Collection entries:
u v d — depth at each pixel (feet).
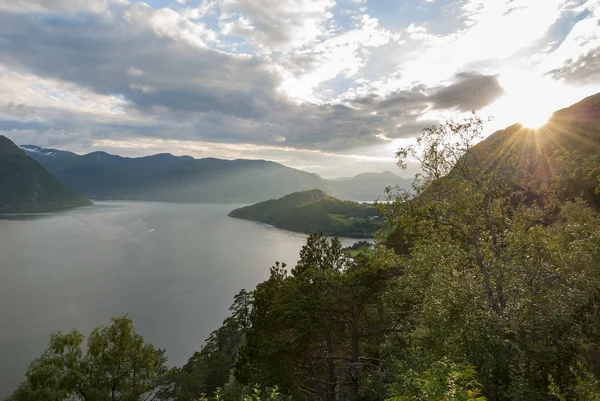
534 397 36.40
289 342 73.36
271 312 80.28
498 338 39.14
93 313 302.25
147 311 313.12
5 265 460.55
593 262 51.19
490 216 61.00
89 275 425.69
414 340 48.29
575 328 42.83
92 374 87.81
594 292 46.80
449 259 59.31
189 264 509.35
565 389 38.99
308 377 81.56
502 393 38.68
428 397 26.00
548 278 51.08
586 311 46.73
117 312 306.76
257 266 508.53
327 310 74.13
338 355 87.04
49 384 78.18
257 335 80.33
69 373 81.97
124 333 91.61
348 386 82.12
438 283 52.19
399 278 65.16
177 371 155.94
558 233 71.26
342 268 92.07
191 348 251.19
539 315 45.83
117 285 387.75
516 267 51.39
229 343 222.07
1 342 242.78
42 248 581.94
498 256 56.29
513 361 40.91
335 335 83.87
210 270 476.54
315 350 82.33
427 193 67.26
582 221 78.64
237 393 100.53
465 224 63.62
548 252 50.14
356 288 71.46
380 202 70.79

Problem requirements: Each record above must be set down again unchanged, with its pictures left out.

Written answer:
u v d — depth at each pixel (feet).
534 397 36.40
289 342 73.36
271 312 80.28
498 338 39.14
93 313 302.25
147 311 313.12
5 265 460.55
593 262 51.19
490 216 61.00
89 275 425.69
414 340 48.29
575 328 42.83
92 374 87.81
594 292 46.80
449 259 59.31
189 264 509.35
565 389 38.99
308 377 81.56
502 393 38.68
428 397 26.00
548 278 51.08
586 311 46.73
117 312 306.76
257 266 508.53
327 310 74.13
338 355 87.04
49 384 78.18
257 335 80.33
69 373 81.97
124 333 91.61
348 386 82.12
438 283 52.19
399 278 65.16
177 371 155.94
558 233 71.26
342 268 92.07
191 348 251.19
539 315 45.83
117 285 387.75
516 267 51.39
229 343 222.07
1 342 242.78
42 248 581.94
498 256 56.29
513 361 40.91
335 335 83.87
210 270 476.54
315 350 82.33
427 193 67.26
582 221 78.64
237 393 100.53
465 224 63.62
548 252 50.14
356 288 71.46
380 202 70.79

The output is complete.